Он твердо решил больше не писать ей. Но передумал всего лишь за час до времени своего обычного визита во Французско-сербскую библиотеку, и единственным неиспорченным пером, вставленным в единственную несломанную ручку, и остатком остатка фиолетовых чернил набросал, причем в двух экземплярах, адресованных скорее самому себе, несколько строк, излив в немногих горьких фразах, насколько он оскорблен, впрочем он совсем не рассчитывал на то, что она вообще придет.
Однако Натали Увиль появилась, так же как и всегда. Приблизилась, мило складывая фразы по-сербски. Водя пальцем по строчкам. Со своей папкой и коробкой пастельных мелков под мышкой. В прекрасном настроении и с обычной заинтересованностью. Словно ничего и не произошло. Разве что только была немного простужена после дождя на Калемегдане на прошлой неделе.
— Простите, — сказала она ему, удивленная горечью письма. — Простите, не знаю, как такое могло случиться, это просто недоразумение…
Она не лгала. Он понял, что она говорит правду, правду с ее точки зрения, но понял он и то, что она не способна узнать его в другой части мира, даже если он будет сидеть напротив нее в ее снятом на Сеняке доме.
— Недоразумение?! — повторил он убито. — Да, это недоразумение, видимо, я желал слишком многого. Продолжим, продолжим от кувшинок в пруду, продолжим от предыдущего письма, от того места, где мы остановились до встречи в действительности…

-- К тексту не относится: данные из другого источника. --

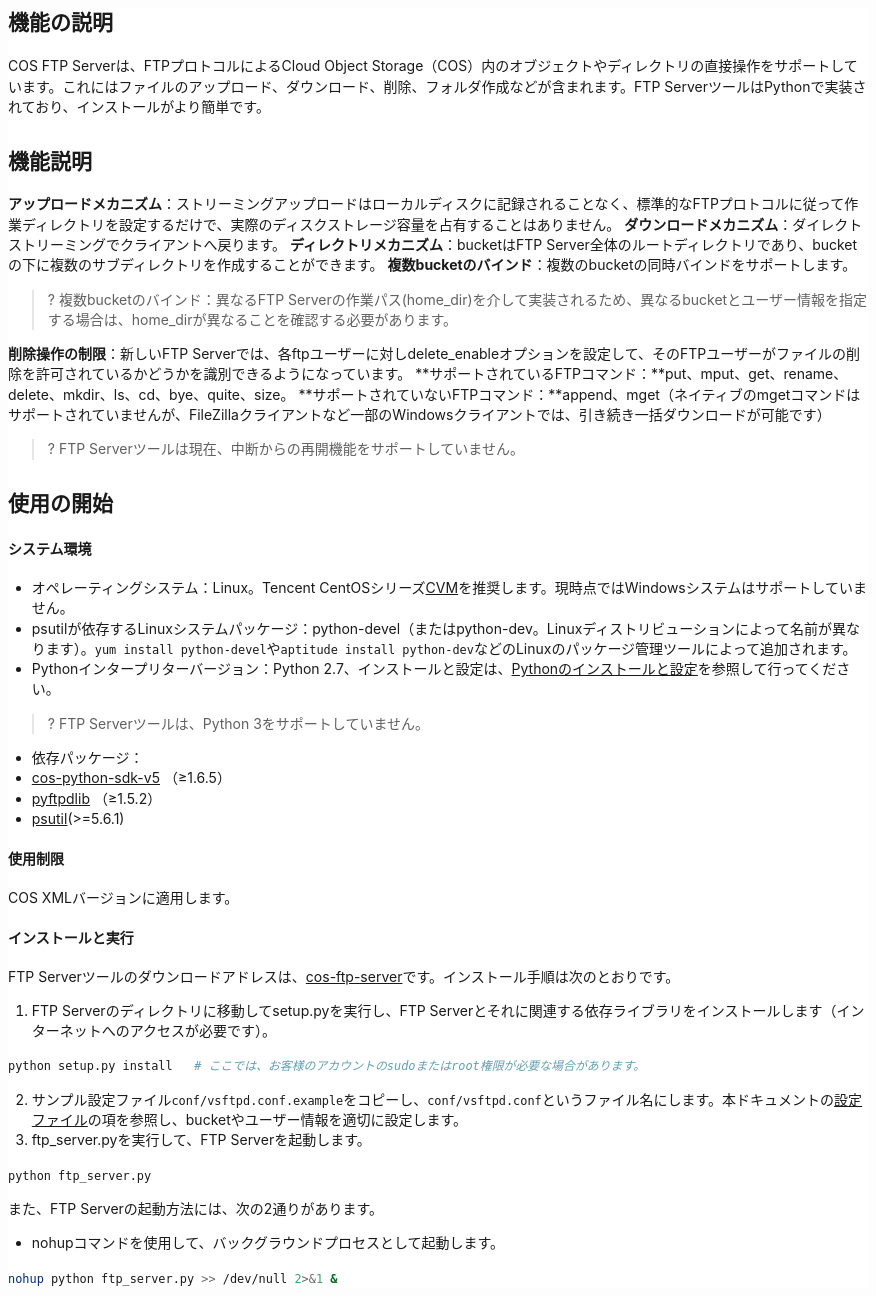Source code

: ## 機能の説明

COS FTP Serverは、FTPプロトコルによるCloud Object Storage（COS）内のオブジェクトやディレクトリの直接操作をサポートしています。これにはファイルのアップロード、ダウンロード、削除、フォルダ作成などが含まれます。FTP ServerツールはPythonで実装されており、インストールがより簡単です。

## 機能説明

**アップロードメカニズム**：ストリーミングアップロードはローカルディスクに記録されることなく、標準的なFTPプロトコルに従って作業ディレクトリを設定するだけで、実際のディスクストレージ容量を占有することはありません。
**ダウンロードメカニズム**：ダイレクトストリーミングでクライアントへ戻ります。
**ディレクトリメカニズム**：bucketはFTP Server全体のルートディレクトリであり、bucketの下に複数のサブディレクトリを作成することができます。
**複数bucketのバインド**：複数のbucketの同時バインドをサポートします。
>? 複数bucketのバインド：異なるFTP Serverの作業パス(home_dir)を介して実装されるため、異なるbucketとユーザー情報を指定する場合は、home_dirが異なることを確認する必要があります。
>
**削除操作の制限**：新しいFTP Serverでは、各ftpユーザーに対しdelete_enableオプションを設定して、そのFTPユーザーがファイルの削除を許可されているかどうかを識別できるようになっています。
**サポートされているFTPコマンド：**put、mput、get、rename、delete、mkdir、ls、cd、bye、quite、size。
**サポートされていないFTPコマンド：**append、mget（ネイティブのmgetコマンドはサポートされていませんが、FileZillaクライアントなど一部のWindowsクライアントでは、引き続き一括ダウンロードが可能です）

>? FTP Serverツールは現在、中断からの再開機能をサポートしていません。
>

## 使用の開始

#### システム環境

- オペレーティングシステム：Linux。Tencent CentOSシリーズ[CVM](https://www.tencentcloud.com/document/product/213)を推奨します。現時点ではWindowsシステムはサポートしていません。
- psutilが依存するLinuxシステムパッケージ：python-devel（またはpython-dev。Linuxディストリビューションによって名前が異なります）。`yum install python-devel`や`aptitude install python-dev`などのLinuxのパッケージ管理ツールによって追加されます。
- Pythonインタープリターバージョン：Python 2.7、インストールと設定は、[Pythonのインストールと設定](https://intl.cloud.tencent.com/document/product/436/10866)を参照して行ってください。
>? FTP Serverツールは、Python 3をサポートしていません。
>
- 依存パッケージ：
 - [cos-python-sdk-v5](https://pypi.org/project/cos-python-sdk-v5/) （≥1.6.5）
 - [pyftpdlib](https://pypi.org/project/pyftpdlib/) （≥1.5.2）
 - [psutil](https://pypi.org/project/psutil/)(>=5.6.1)


#### 使用制限

COS XMLバージョンに適用します。

#### インストールと実行

FTP Serverツールのダウンロードアドレスは、[cos-ftp-server](https://github.com/tencentyun/cos-ftp-server-V5)です。インストール手順は次のとおりです。

1. FTP Serverのディレクトリに移動してsetup.pyを実行し、FTP Serverとそれに関連する依存ライブラリをインストールします（インターネットへのアクセスが必要です）。
```bash
python setup.py install   # ここでは、お客様のアカウントのsudoまたはroot権限が必要な場合があります。
```
2. サンプル設定ファイル`conf/vsftpd.conf.example`をコピーし、`conf/vsftpd.conf`というファイル名にします。本ドキュメントの[設定ファイル](#conf)の項を参照し、bucketやユーザー情報を適切に設定します。
3. ftp_server.pyを実行して、FTP Serverを起動します。
```bash
python ftp_server.py
```
また、FTP Serverの起動方法には、次の2通りがあります。
 - nohupコマンドを使用して、バックグラウンドプロセスとして起動します。
```bash
nohup python ftp_server.py >> /dev/null 2>&1 &
```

На первый взгляд ничего не изменилось. Анастас Браница продолжал писать напрасные письма и раз в неделю вкладывать их в определенную книгу из Французско-сербской библиотеки. Продолжение было столь же подробным, как и то, что писалось раньше, он терпеливо расширял владения в восточном направлении, в сторону речного берега, купив новые, тончайшие перья, изящные ручки и толстые пачки изысканной бумаги от Вапы, правда появилось одно небольшое, а может быть, и большое, отличие — теперь он пользовался исключительно черными чернилами, его большой и указательный пальцы становились все темнее. Однажды переступив границу молодости, он больше не мог вернуться назад, он старел над строками, понимая, что вне писем не существует, и удовлетворяясь обществом своей возлюбленной, даже несмотря на то, что за рамками часов чтения она с трудом его припоминает.
— Язык — это то, что всегда остается с нами… — утешал он себя в минуты малодушия.
Натали Увиль продолжала следить за сентиментальными страницами, которые кто-то неизменно оставлял для нее в книгах, назначенных к чтению строгой мадам Дидье. Она продолжала читать обращенные к ней нежные послания, которые ждали ее в этих книгах, появляясь там волшебным образом, и при этом по-прежнему готовилась к тому моменту, когда господин Марсель Шампен попросит ее руки, стараясь довести до совершенства те достоинства, которыми должна обладать хорошая невеста, в частности умение нарисовать углем натюрморт и пастелью те или иные мотивы из произведений литературы.
— Сейчас он средних лет, — сравнивала она черты мужского лица, которое с недавних пор стало появляться на ее рисунках, с тем, что возникало раньше.
Мадам Дидье продолжала лакомиться засахаренными комплиментами, предназначенными ее воспитаннице, становясь все более полной, округлой, вялой, все более похожей на шар из блестящих фольгой фантиков, в которые были завернуты цукаты в шоколаде, ежегодно и регулярно преподносимые господином вице-президентом «Французской компании рудников Бора» во время его инспекционных визитов. Наезды в Белград своего работодателя, инженера Увиля, она, ссылаясь на местные условия, продолжала использовать для того, чтобы вытребовать себе новое повышение жалованья.